Design philosophy question:
- Suppose I have a user control which draws a graph of the characteristics of a collection of objects.
- The control is placed on a form with a long-lived controller class that exposes the collection of objects to draw from.
- The form also contains a control which allows to switch between 'modes' or different plotting styles. The logic that the objects being drawn from use to expose their public properties is fundamentally different between different modes, but the control doesn't care about this.
- The initial caching of data to the object instances is quite laborious and causes performance issues with some functions of the displaying control.
- Despite having different logic, the object instances represent the same set of modelling variables/things (however you like to imagine them) before and after a mode change
The nature of the problem in point 3 suggests that the collected instances should be taken as abstract bases, and there be two different derived classes with different internal logic. Unfortunately this suggests that the entire collection of objects should be completely regenerated at each mode switch, wasting clock cycles.

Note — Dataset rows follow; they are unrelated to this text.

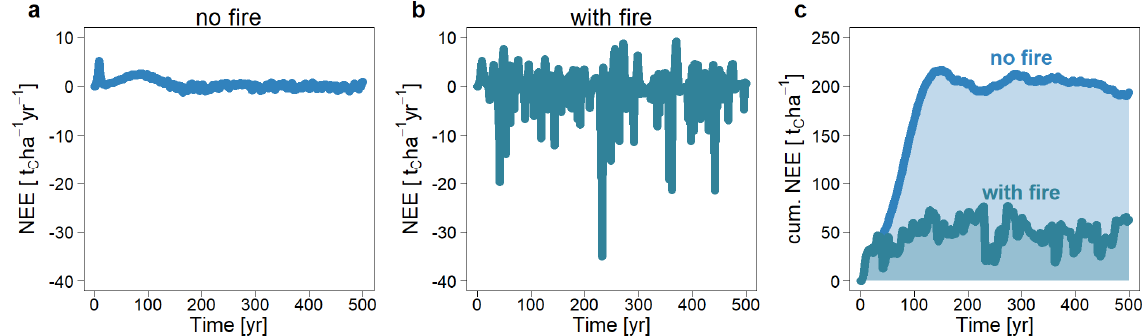
Figure 12. Simulated carbon balance (net ecosystem exchange) over time in a tropical forest without fires ( a ) and with recurrent fires on average every 4 years ( b ). Positive values correspond to carbon sink behavior. ( c ) Cumulative carbon balance of both scenarios.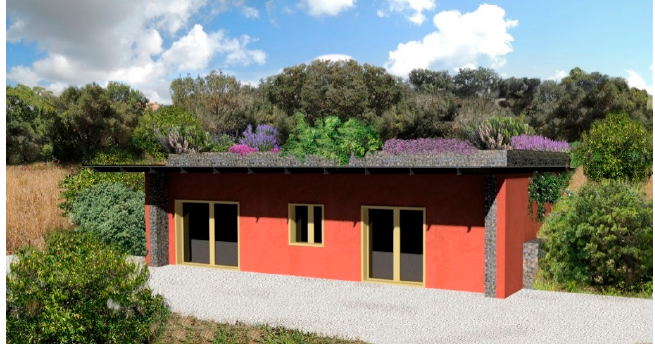
Figure 4. Rendering of the agricultural sustainable building. Buildings 2016 , 6 , 17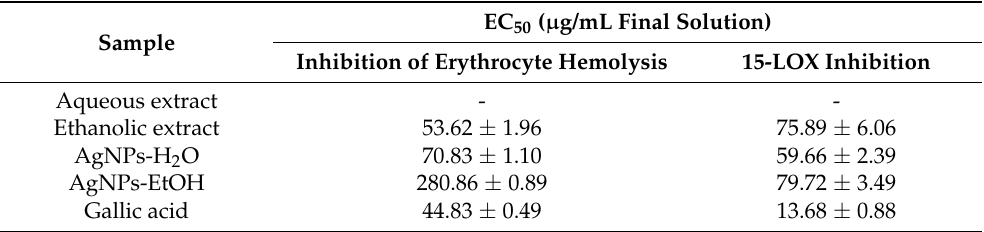
Table 2. EC 50 values of T. erecta extracts and of their corresponding AgNPs obtained in the antioxidant assays .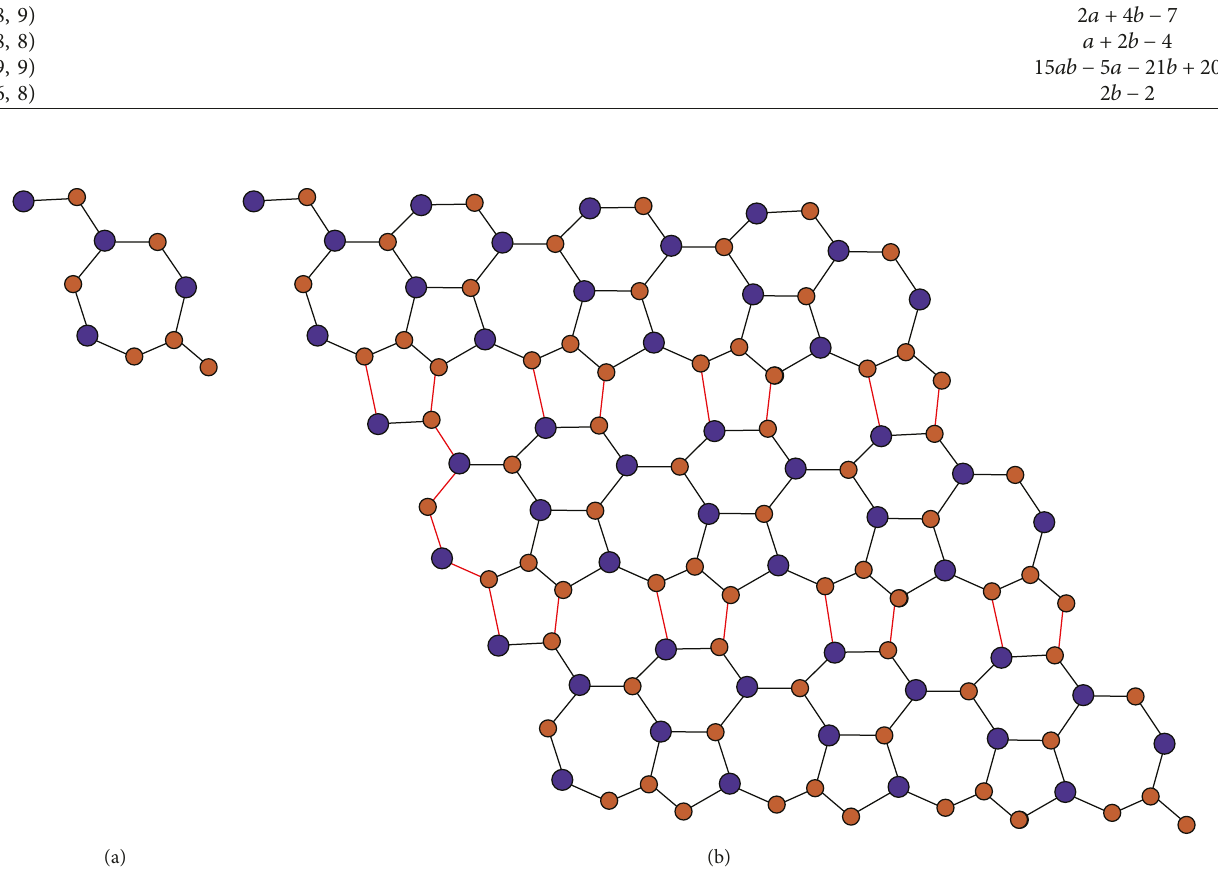
Figure 9: The unit cell and Si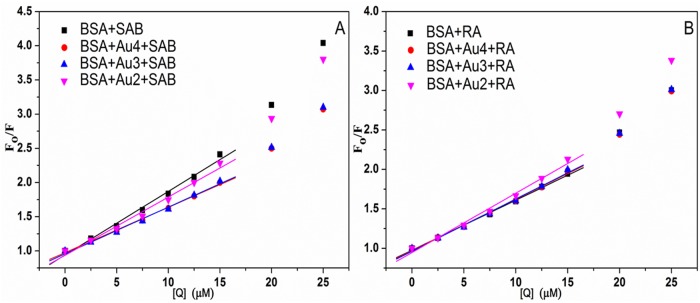
The Stern-Volmer plots of BSA–drug systems without and with Au NPs at 298 K.The Stern-Volmer plots for BSA fluorescence quenching by SAB (A) and RA (B) in the absence of Au NPs (square) and in the presence of Au4 (circle), Au3 (up triangle) and Au2 (down triangle). CBSA = 5.0 × 10-6 mol L-1, the concentration of Au NPs was 10.0 × 10-11 mol L-1, λ
ex = 280 nm, pH = 7.40.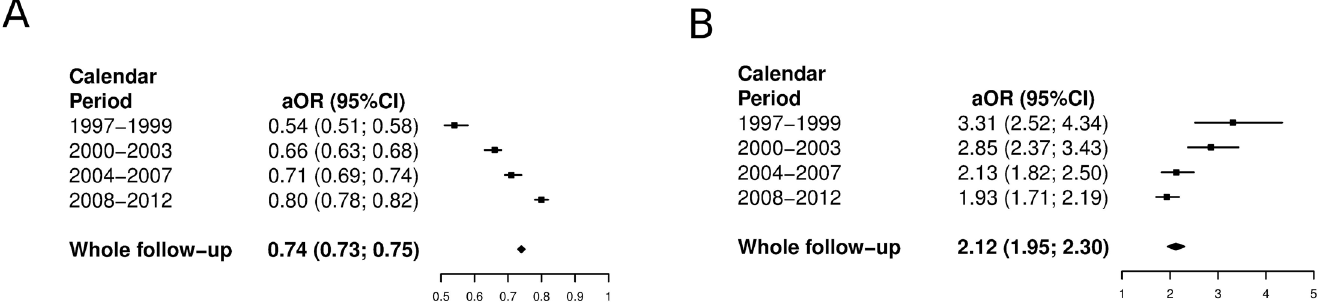
Fig 1. A. Adjusted likelihood of prevalence among HIV-infected subjects diagnosed with diabetes in Spain (1997 – 2012) stratified by HIV status. Fig 1B. Adjusted likelihood of death among HIV-infected subjects diagnosed with diabetes in Spain (1997 – 2012) stratified by HIV status. (A)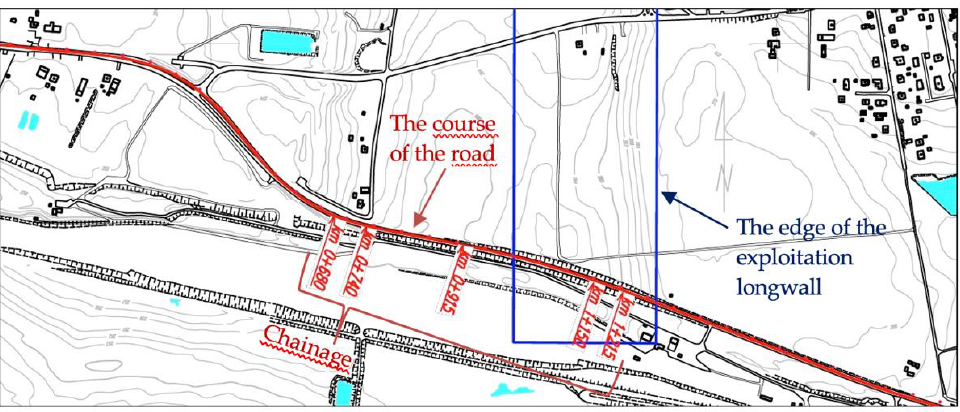
Figure 8. Location of a longwall exploited in 2021 under a right-of-way.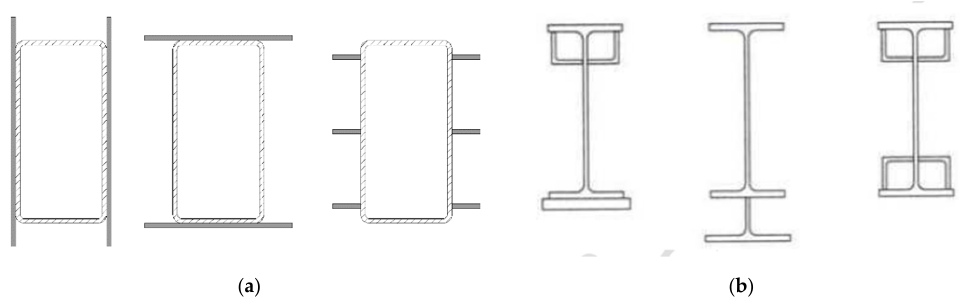
Figure 3. Flowchart of greenhouse assessment methodology. Abbreviations: Ultimate Limit State- ULS, Serviceability Limit States-SLS.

Does anybody have any examples of a neat pattern for transferring cached data between different implementations of a base? I considered an overloaded constructor that takes an instance of the base class, but that sounds quite horrible at first look. Maybe people disagree and like this style, in which case I'll consider the matter settled.
edit #1:
Some clarification of the specifics of this problem; I'd guessed my original question was probably quite vague...
Let the binding property which the control attaches to be List<BaseClass> ControllerClass.Items
, for example.
Let the properties which the control interrogates to do its work be things like
double BaseClass.NumericProperty
IEnumerable<Thing> BaseClass.AggregateProperty
Let there be (at least) two different subclasses of BaseClass
called DerivedClass1
and DerivedClass2
. When the control switches mode, the intent is that ControllerClass.Items
will represent a list of items which perform the appropriate internal logic to expose those properties.
I am suggesting that internally on a mode switch, i.e. setting Controller.Mode = NewMode
, the controller will create a new set of DerivedClass2
by doing something like _list_internal[i] = new DerivedClass2(_list_internal[i])
where _list_internal currently contains a set of DerivedClass1
s, then raise an event (like an INotifyPropertyChanged or whatever) to inform the control. The constructors of both DerivedClass1
and DerivedClass2
take a BaseClass
as an argument, which is broken down to retrieve the data that will be common to both.
My question is, is this a recognised pattern; if not, why not, and what are the alternatives, keeping in mind efficiency and the need to not throw away data every time the UI does anything.